##### Data excerpts

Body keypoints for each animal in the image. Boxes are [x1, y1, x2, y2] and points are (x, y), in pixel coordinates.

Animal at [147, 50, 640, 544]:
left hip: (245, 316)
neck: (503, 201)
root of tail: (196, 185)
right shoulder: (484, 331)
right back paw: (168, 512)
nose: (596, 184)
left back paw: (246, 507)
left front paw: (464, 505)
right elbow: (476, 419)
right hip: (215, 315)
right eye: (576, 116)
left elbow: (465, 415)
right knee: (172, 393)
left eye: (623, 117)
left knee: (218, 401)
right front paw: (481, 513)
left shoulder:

##########
##### Data excerpts

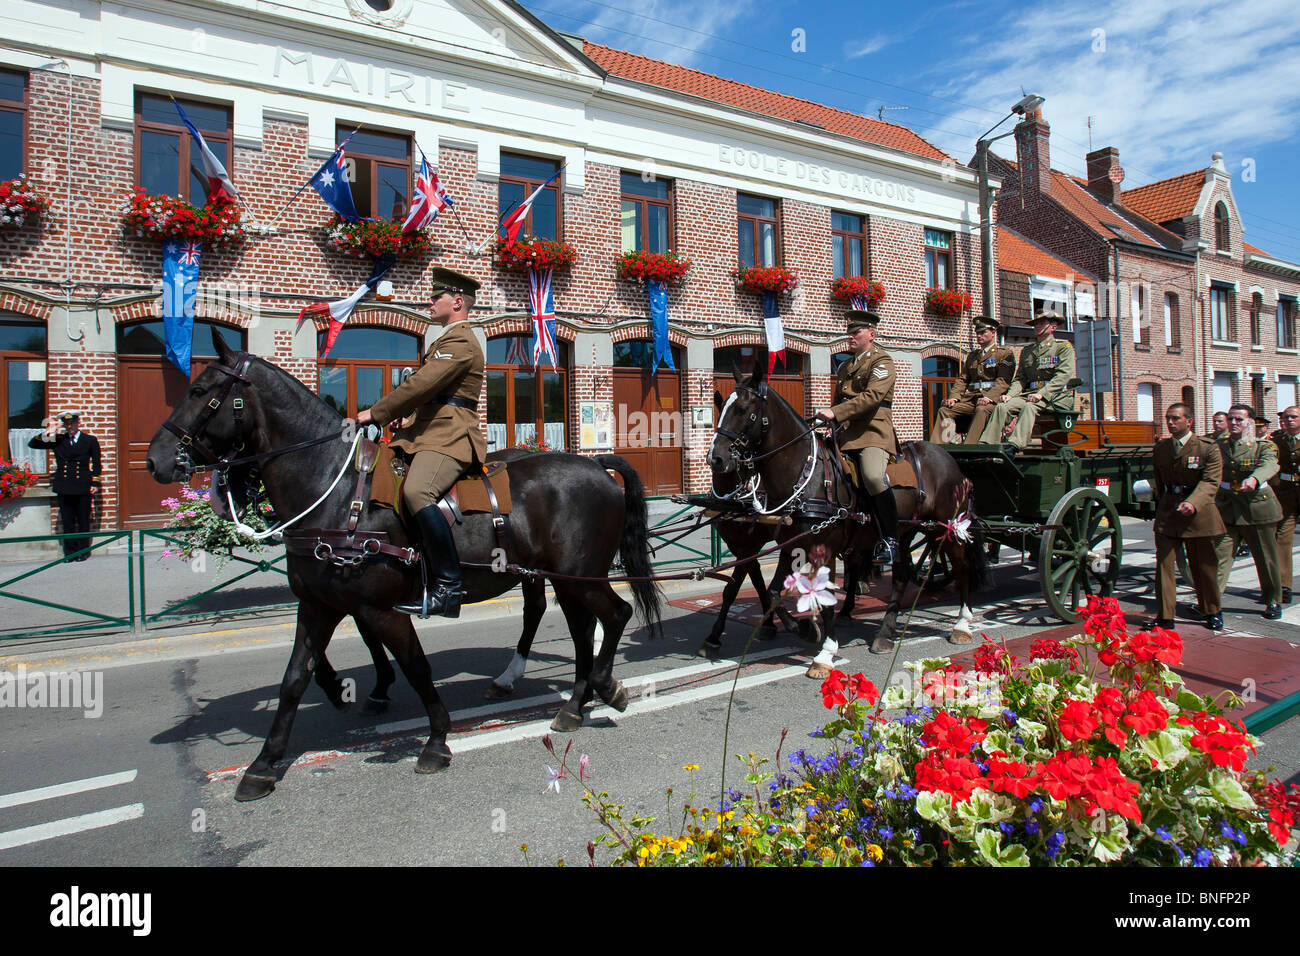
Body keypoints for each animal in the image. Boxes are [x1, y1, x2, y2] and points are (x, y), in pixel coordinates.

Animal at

##########

* **Exercise details**
Scan the material for the word "right". Return every line where it is found.

* **Task solution**
right shoulder: (484, 331)
right back paw: (168, 512)
right elbow: (476, 419)
right hip: (215, 315)
right eye: (576, 116)
right knee: (172, 393)
right front paw: (481, 513)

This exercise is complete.